* [Extrait du texte]:
========================================================================

« Au commencement était le Verbe… »
Avez-vous entendu l’expression « autiste non-verbal » ? On voit bien ce que ça veut dire : un autiste qui ne parle pas. Ou n’est-ce pas plutôt un autiste qui ne communique pas ? On ne dira pas d’un muet qu’il est non-verbal… Mais tous les autistes non-verbaux ne communiquent-ils pas, d’une manière ou d’une autre ? N’y a-t-il pas aussi des autistes qui parlent mais dont le discours n’est pas adressé à un interlocuteur… Sont-ils non-verbaux ? Le langage est-il la communication ? Non bien sûr, on peut communiquer par signes ou par écrit et ça entre dans ce qu’on appelle la communication verbale. Le verbe serait donc le langage et non la parole ? Et la communication non-verbale ? Elle existe aussi : on parle d’attitudes, de regards, lourds de signification d’ailleurs.
« A quel âge Poppy a-t-elle parlé ? » est une question difficile pour nous. Elle lisait, à voix haute, bien avant de savoir répondre à une question simple par oui ou par non. Elle parlait par écholalies que nous ne comprenons pas toujours. Et il est parfois difficile de faire la différence entre de la prosodie qui est pour elle du stimming et la communication adressée. On vous a déjà expliqué ça ici ou là.
A la réflexion, on réalise que tout ceci est compliqué.

========================================================================

* [Matériel fourni]:
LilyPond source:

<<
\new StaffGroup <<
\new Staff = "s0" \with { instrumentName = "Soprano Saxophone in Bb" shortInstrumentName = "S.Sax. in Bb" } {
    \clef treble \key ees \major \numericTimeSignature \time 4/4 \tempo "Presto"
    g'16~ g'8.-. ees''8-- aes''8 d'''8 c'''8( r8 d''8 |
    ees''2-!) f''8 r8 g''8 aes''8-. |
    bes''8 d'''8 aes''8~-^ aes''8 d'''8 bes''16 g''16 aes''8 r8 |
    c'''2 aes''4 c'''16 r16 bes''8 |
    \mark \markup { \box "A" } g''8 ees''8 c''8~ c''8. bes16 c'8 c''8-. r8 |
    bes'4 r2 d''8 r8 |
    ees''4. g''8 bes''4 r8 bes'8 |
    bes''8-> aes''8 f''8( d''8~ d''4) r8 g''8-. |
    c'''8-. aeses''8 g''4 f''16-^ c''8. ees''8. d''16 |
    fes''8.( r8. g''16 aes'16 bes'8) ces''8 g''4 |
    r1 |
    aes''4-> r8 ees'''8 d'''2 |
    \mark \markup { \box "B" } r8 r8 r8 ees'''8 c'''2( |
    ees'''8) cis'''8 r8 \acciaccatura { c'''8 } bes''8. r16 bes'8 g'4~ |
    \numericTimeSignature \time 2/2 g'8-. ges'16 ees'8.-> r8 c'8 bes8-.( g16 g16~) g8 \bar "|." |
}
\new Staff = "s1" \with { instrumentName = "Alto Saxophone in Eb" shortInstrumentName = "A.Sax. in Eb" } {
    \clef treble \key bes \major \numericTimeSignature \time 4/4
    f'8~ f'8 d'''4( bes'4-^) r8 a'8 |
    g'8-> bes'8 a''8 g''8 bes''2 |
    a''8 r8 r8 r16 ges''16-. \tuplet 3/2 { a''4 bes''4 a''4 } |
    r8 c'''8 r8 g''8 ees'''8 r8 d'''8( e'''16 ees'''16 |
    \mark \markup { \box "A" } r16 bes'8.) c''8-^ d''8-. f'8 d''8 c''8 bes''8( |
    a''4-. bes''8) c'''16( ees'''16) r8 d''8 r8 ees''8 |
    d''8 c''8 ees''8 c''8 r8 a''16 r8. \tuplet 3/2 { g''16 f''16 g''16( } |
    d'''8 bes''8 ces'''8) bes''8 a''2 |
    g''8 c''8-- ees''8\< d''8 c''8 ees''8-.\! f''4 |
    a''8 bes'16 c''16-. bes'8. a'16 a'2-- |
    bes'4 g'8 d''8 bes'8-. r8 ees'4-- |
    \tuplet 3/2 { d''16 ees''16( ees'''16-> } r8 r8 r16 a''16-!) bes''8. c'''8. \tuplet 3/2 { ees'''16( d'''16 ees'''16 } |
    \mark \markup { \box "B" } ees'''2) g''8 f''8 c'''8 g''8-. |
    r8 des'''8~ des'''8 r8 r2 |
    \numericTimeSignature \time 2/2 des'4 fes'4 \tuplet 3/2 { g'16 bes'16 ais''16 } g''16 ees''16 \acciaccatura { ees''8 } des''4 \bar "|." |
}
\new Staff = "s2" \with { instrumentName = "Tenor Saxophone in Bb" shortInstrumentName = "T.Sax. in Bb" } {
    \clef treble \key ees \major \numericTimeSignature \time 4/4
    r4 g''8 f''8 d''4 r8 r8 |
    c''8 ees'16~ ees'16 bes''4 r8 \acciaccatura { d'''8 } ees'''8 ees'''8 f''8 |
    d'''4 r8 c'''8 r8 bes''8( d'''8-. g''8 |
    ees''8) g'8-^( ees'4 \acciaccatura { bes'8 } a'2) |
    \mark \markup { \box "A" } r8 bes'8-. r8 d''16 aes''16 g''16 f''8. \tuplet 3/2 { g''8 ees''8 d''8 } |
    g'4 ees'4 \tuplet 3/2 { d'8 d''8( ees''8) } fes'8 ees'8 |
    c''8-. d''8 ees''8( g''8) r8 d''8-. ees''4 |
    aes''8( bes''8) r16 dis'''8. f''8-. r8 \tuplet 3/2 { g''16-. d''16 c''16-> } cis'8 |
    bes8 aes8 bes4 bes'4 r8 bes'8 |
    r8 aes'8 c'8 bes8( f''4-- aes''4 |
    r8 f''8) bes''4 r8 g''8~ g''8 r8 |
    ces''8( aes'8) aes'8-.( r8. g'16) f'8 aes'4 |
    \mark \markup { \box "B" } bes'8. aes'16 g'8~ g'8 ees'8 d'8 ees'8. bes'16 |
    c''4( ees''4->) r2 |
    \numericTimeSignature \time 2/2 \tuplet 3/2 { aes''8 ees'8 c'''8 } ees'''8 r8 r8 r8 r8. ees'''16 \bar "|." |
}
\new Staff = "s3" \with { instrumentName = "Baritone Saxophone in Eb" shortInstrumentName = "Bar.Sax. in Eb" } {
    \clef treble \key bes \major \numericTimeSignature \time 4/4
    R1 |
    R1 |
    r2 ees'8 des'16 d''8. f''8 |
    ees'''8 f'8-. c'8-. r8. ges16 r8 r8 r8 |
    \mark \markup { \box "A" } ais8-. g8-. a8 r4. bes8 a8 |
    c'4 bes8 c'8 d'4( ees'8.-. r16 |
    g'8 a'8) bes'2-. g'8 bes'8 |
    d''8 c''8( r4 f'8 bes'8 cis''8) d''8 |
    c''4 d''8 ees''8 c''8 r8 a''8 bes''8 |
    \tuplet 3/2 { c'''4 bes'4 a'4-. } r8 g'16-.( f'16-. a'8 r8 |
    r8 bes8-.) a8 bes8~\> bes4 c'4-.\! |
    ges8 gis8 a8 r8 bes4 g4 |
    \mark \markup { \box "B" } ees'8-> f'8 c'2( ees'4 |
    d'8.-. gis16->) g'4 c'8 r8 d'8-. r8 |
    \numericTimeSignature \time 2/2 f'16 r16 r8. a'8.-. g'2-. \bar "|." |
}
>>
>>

========================================================================

* [Travail demandé]: Reprenez le texte sur l'autisme et le langage à la suite de sa dernière phrase. Le matériel n'intervient pas dans cet exercice.

* [Corrigé]:
La communauté autiste dont les voix (orales ou écrites) s’élèvent ces dernières années pour revendiquer une identité à respecter, préfère utiliser l’expression « non-oralisant », de même qu’ils préfèrent être qualifiés d’autistes et non de porteurs d’autisme ou atteintes d’un trouble du spectre, un autre débat dont je vous ai déjà fait part il y a quelques mois (article ici).
Si vous regardez les rencontres du Papotin, vous avez frémi comme moi face à la poésie et à la pertinence des questions de Babouillec, une adulte autiste non-oralisante, qui pousse des lettres sur une sorte de clavier pour communiquer. Vous avez peut-être également découvert le merveilleux documentaire « The reason I jump » tiré du livre éponyme d’un adolescent autiste non oralisant : Naoki Higashida. Dans la même veine, « The Mind Tree » nous offre une plongée dans l’univers d’un autiste silencieux qu’on croyait incapable de construire une pensée et qui a rédigé un livre poétique et profond.
Une fois de plus, ne présumons pas des capacités des autistes.